Unit 4 - Modeling Signal-Dependent and Correlated Noise in Imaging

 prof. Alessandro Foi

Abstract: The additive white Gaussian noise (AWGN) model is ubiquitous in signal processing. This model is often justified by central-limit theorem (CLT) arguments. However, whereas the CLT may support a Gaussian distribution for the errors, it does not provide any justification for the assumed additivity and whiteness. As a matter of fact, data acquired in real applications can seldom be described with good approximation by the AWGN model, especially because errors are typically correlated and not additive. Failure to model accurately the noise leads to misleading analysis, ineffective filtering, and distortion or even failure in the estimation.

This course provides an introduction to both signal-dependent and correlated noise and to the relevant models and methods for the analysis and practical processing of signals corrupted by these types of noise. Special emphasis is placed on effective techniques for noise suppression. We also discuss the role of these noise models and filters as a versatile regularization prior for solving inverse imaging problems under the plug-and-play framework.

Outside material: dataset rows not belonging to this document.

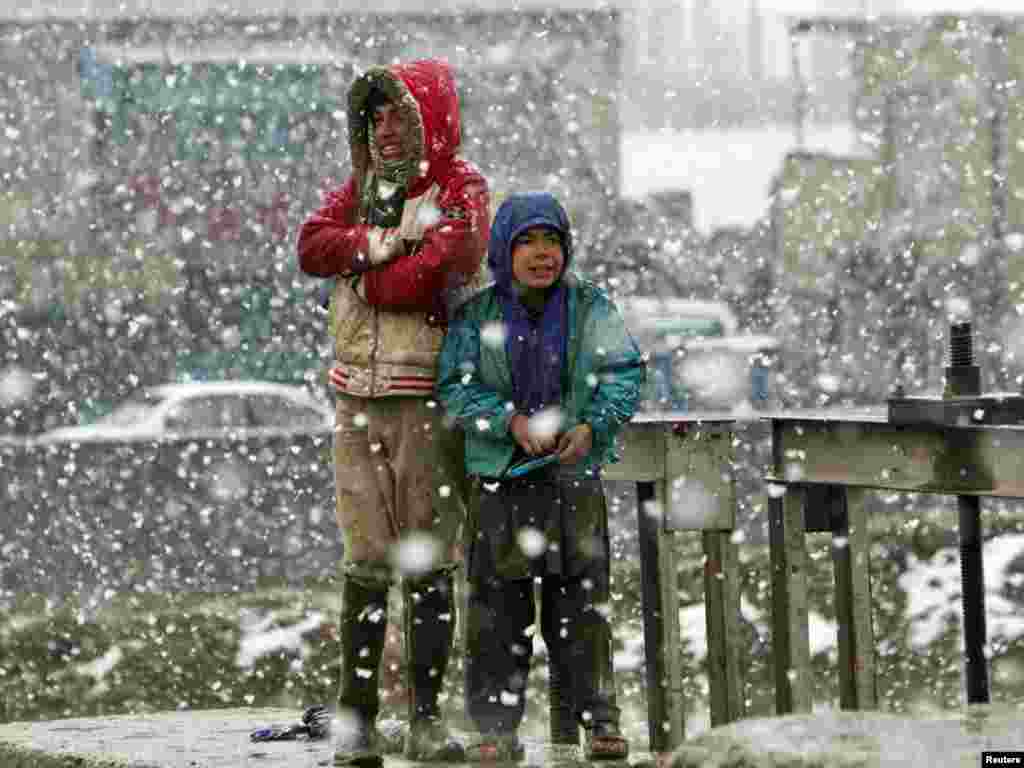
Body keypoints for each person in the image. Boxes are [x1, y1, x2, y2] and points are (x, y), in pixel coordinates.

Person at [296, 59, 490, 768]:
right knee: (366, 561)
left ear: (428, 120)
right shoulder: (359, 193)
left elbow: (449, 258)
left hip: (425, 399)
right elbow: (311, 245)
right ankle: (358, 720)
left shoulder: (460, 187)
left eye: (399, 116)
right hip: (356, 398)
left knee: (430, 561)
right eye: (374, 117)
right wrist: (380, 244)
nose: (385, 130)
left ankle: (427, 718)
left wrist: (370, 276)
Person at [436, 192, 645, 762]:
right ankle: (494, 730)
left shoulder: (590, 307)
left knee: (582, 610)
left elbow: (625, 373)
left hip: (571, 480)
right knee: (496, 613)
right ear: (505, 250)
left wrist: (592, 428)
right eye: (526, 241)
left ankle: (600, 722)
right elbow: (455, 387)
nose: (541, 253)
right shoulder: (477, 317)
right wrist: (510, 421)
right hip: (502, 479)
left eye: (550, 239)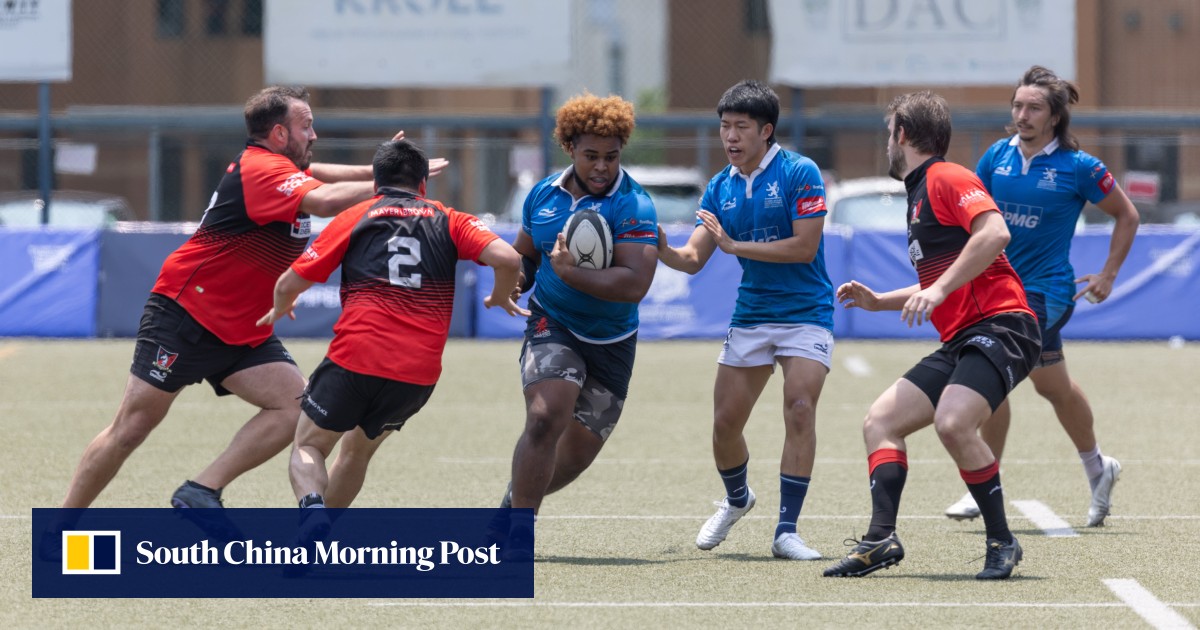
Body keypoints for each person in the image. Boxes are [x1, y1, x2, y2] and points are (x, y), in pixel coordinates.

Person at [44, 86, 447, 543]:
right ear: (279, 133)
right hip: (187, 312)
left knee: (293, 407)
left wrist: (386, 172)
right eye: (306, 126)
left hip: (243, 326)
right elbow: (330, 200)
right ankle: (60, 530)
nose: (313, 134)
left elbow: (326, 175)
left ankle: (201, 490)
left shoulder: (284, 166)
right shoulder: (262, 169)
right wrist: (394, 186)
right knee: (131, 428)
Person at [823, 91, 1040, 580]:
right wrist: (881, 301)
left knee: (953, 423)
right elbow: (939, 280)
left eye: (888, 133)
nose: (887, 142)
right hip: (964, 335)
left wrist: (938, 289)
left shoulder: (947, 176)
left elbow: (995, 233)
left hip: (1004, 324)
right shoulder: (918, 191)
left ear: (902, 135)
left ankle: (1002, 541)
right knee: (880, 421)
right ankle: (880, 539)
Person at [255, 139, 526, 521]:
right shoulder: (451, 219)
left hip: (356, 358)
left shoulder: (357, 216)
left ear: (376, 182)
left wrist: (282, 305)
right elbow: (509, 258)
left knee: (310, 446)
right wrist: (499, 297)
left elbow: (287, 284)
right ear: (422, 185)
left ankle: (312, 516)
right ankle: (316, 542)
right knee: (357, 451)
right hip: (417, 374)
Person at [943, 66, 1139, 527]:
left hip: (1045, 294)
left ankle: (981, 482)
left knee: (990, 372)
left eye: (1034, 108)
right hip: (993, 289)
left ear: (1054, 118)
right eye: (1017, 106)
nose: (1022, 115)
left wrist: (1108, 275)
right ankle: (1098, 467)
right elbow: (973, 219)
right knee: (1052, 386)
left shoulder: (1080, 167)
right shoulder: (995, 157)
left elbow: (1127, 215)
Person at [656, 80, 834, 561]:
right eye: (724, 127)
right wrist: (658, 247)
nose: (730, 137)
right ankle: (738, 499)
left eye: (740, 127)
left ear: (766, 131)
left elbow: (805, 247)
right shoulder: (721, 186)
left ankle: (786, 531)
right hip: (753, 315)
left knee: (799, 407)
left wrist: (736, 248)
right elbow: (693, 258)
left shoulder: (801, 172)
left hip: (806, 313)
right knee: (724, 426)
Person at [490, 93, 658, 552]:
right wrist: (514, 282)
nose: (602, 167)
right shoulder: (542, 195)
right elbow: (527, 253)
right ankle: (520, 534)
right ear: (570, 148)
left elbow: (634, 284)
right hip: (553, 322)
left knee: (577, 454)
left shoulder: (635, 205)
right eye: (591, 156)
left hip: (613, 339)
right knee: (545, 417)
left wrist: (569, 272)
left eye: (611, 156)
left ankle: (510, 507)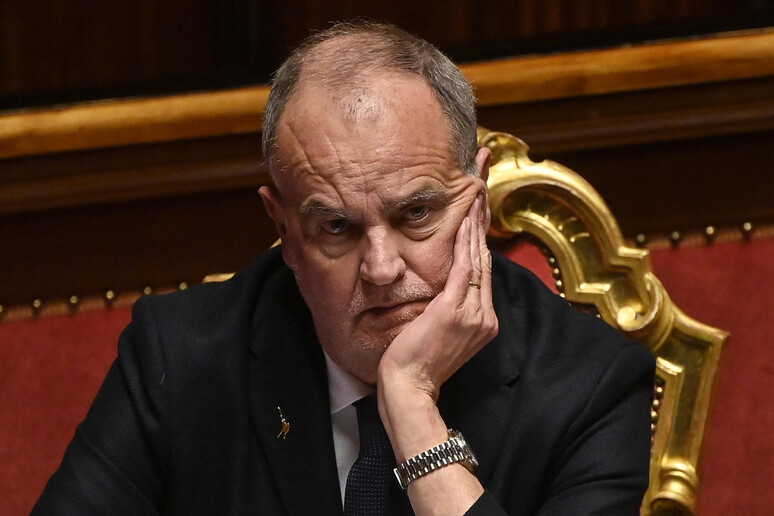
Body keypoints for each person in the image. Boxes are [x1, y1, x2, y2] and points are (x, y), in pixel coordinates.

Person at [33, 22, 654, 515]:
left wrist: (411, 405)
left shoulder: (589, 386)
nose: (382, 269)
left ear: (479, 198)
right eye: (337, 227)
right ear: (285, 230)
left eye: (416, 213)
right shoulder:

The distribution families covered as leading examples include Poisson, Rayleigh, Rice, multiplicative families, as well as doubly censored distributions. We consider various form of noise correlation, encompassing pixel and read-out cross-talk, fixed-pattern noise, column noise, etc., as well as related issues like photo-response and gain non-uniformities, and processing-induced noise correlation. Consequently, the introduced models and techniques are applicable to several important imaging scenarios and technologies, such as raw data from digital camera sensors, various types of radiation imaging relevant to security and to biomedical imaging, ultrasound and seismic sensing, magnetic resonance imaging, synthetic aperture radar imaging, photon-limited imaging of faint astronomical sources, microbolometer arrays for long-wavelength infrared imaging in thermography, etc. During the laboratory and exercise sessions we will review basic statistical estimators and learn how to analyze and characterize noise, how to transform it, and how to reproduce it in simulations and for data augmentation.